I am a second-year PhD student in Economics at the NHH Norwegian School of Economics and FAIR, supervised by Katrine V. Løken. Before starting my PhD, I completed an MRes in Economics at the European University Institute.
I study family economics and intergenerational inequality. My research focuses on how family structures and family formation, especially in complex families such as stepfamilies and single-parent households, shape children’s life cycle outcomes and the persistence of inequality across generations.
My research relies on large-scale administrative data and combines descriptive evidence with design-based empirical methods, survey experiments, and economic theory.
Work in Progress
Intergenerational Mobility in Complex Family Structures
(draft available soon)
Abstract
Estimates of intergenerational economic persistence typically rely on biological or adoptive parent–child links observed within stable nuclear families, thereby abstracting from the dynamic and often complex nature of family structure. Leveraging linked administrative registers, we construct time-varying measures of children's exposure to both biological parents and stepparents over the course of childhood. We show that restricting attention to biological ties understates the persistence of human capital by 12–31 percent. Moreover, stepfather-stepchild associations are stronger when stepfathers exhibit greater residential and economic commitment and when biological fathers are geographically distant, consistent with the hypothesis that stepparents exert direct environmental influences on children's outcomes.

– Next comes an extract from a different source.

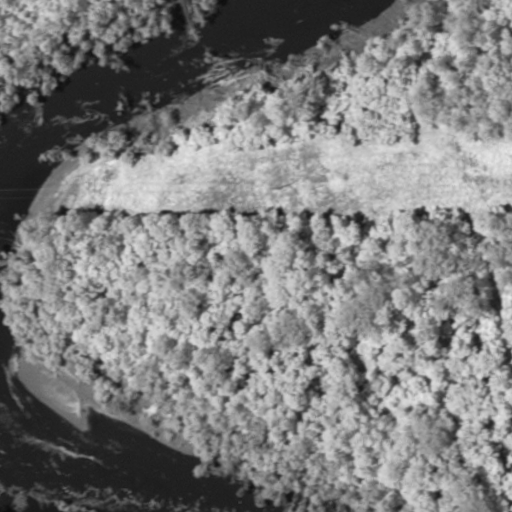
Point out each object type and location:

Income Mobility in Poland: 2000–2024
(draft available soon)
Publications (pre-PhD work)
Information effects in public spending preferences: Evidence from survey experiment in Poland
Abstract
We investigate whether the provision of information about the structure of public spending influences the public’s preferences in this regard. Using experimental data from a survey of 1800 Polish citizens, we uncover large misperceptions about the allocation of public spending. Respondents consistently underestimate the share of spending allocated to pensions, while overestimating the share allocated to environmental protection and public administration. However, when informed about the real structure of public spending, citizens express substantially different preferences for spending cuts or increases in some areas. The differences are particularly pronounced in those categories where beliefs about the size of spending are most distorted, with one exception — the treatment has minimal effect on the strong opposition to spending on public administration. In addition, we show that the provision of information improves the initially low assessment of government efficiency.

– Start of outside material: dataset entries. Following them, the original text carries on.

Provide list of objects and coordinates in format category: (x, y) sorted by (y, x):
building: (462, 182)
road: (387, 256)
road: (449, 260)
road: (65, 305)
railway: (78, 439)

Business power against redistribution: The case of watered-down tax reform in Poland
Abstract
In 2021 the ruling party in Poland proposed a reform to reverse the regressivity of the Polish tax system. Although the number of potential beneficiaries significantly exceeded the number of sufferers, the media coverage of the reform was strongly negative. This pushed the government to introduce reform adjustments, all of which benefited the high-income self-employed, increasing the cost of the reform and reducing its redistributive effect. To explain this, we analyze articles on the reform published in the three most opinion-forming newspapers. We demonstrate that the negative media coverage stemmed from successful incorporation of business narratives in the public debate by the business lobbying associations. It was supported by the weakness of workers’ organizations and a low level of trust in government among citizens.